Each IO channel was a small computer that could execute a limited number of instructions. Our 40 had 3 channels. One was a multiplexer that could have slow unit record stuff and would allow more than one at a time to be active. The other 2 channels would only allow one device at a time to be active.

For disk drives you might have a 4 instruction program, seek, search, tic, read. The seek command would have the address you wanted in the form BCHR, where B was the bin, not used except on data cells, C was the cylinder, H was the head, and R was the record on the track. The search was a hardware command that would allow the drive to search for a specific key if the file was of the type key date. tic stood for transfer in channel and it allowed the disk to disconnect from the channel while the stuff in front happened.
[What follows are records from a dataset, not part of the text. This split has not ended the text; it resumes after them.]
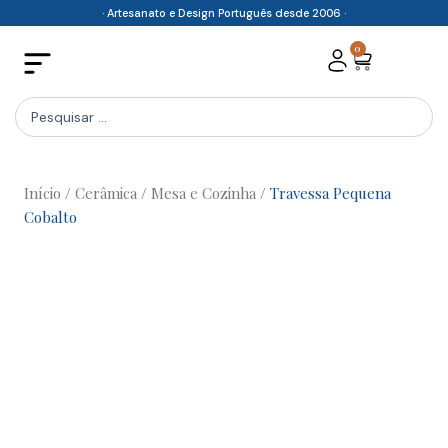
Skip
· Artesanato e Design Português desde 2006 ·
to
0
Cart
content
Search
...
Início
/
Cerâmica
/
Mesa e Cozinha
/ Travessa Pequena
Cobalto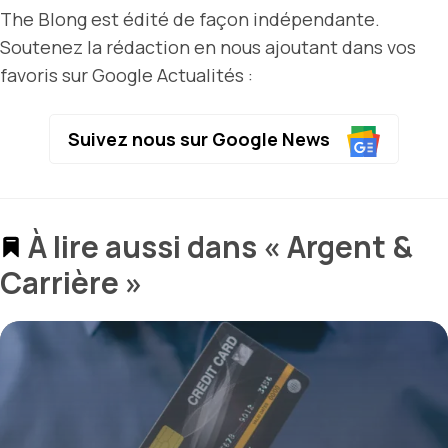
The Blong est édité de façon indépendante.
Soutenez la rédaction en nous ajoutant dans vos
favoris sur Google Actualités :
Suivez nous sur Google News
À lire aussi dans « Argent &
Carrière »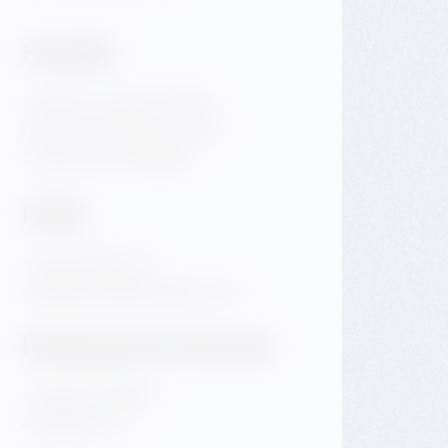
Kontakt
Jiraskovo namesti 1981/6
Prag 2 Nove Mesto 120 00
Tschechische Republik
Hotel
+420 720 983 172
info@dancinghousehotel.com
Restaurant & Events
+420 601 158 828
info@gfrest.cz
It too forever, relatively, for a disk to seek to the desired channel and you did not want to wait around for that to happen, so you had tic. One drive coulld start to move and another in the string could transfer data. Eventually your drive finished moving the head and you could do the read. Later IBM introduced RPS, Rotational Position Sensing. This allow the disconnect to go on while the disk rotated to get the record you wanted under the read head.

Tape drives had much simpler programs and they usually only did one thing, like read or write.

IO programs only had 24 bits for the address of data. Later when IBM had virtual memory and larger amounts of memory a program could have 2Gb of data, it was 2Gb and not 4 because of the 31 bit addressing., but any IO had to be below the 24 bit address line.